[Dataset entries]
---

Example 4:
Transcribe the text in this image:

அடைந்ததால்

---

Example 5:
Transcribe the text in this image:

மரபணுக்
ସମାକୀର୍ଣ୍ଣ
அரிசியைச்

» **Directions for this task**
Rewrite all the rows above, replacing "Transcribe" with "Copy out" and keeping everything else unchanged.

» **Task response**
---

Example 4:
Copy out the text in this image:

அடைந்ததால்

---

Example 5:
Copy out the text in this image:

மரபணுக்
ସମାକୀର୍ଣ୍ଣ
அரிசியைச்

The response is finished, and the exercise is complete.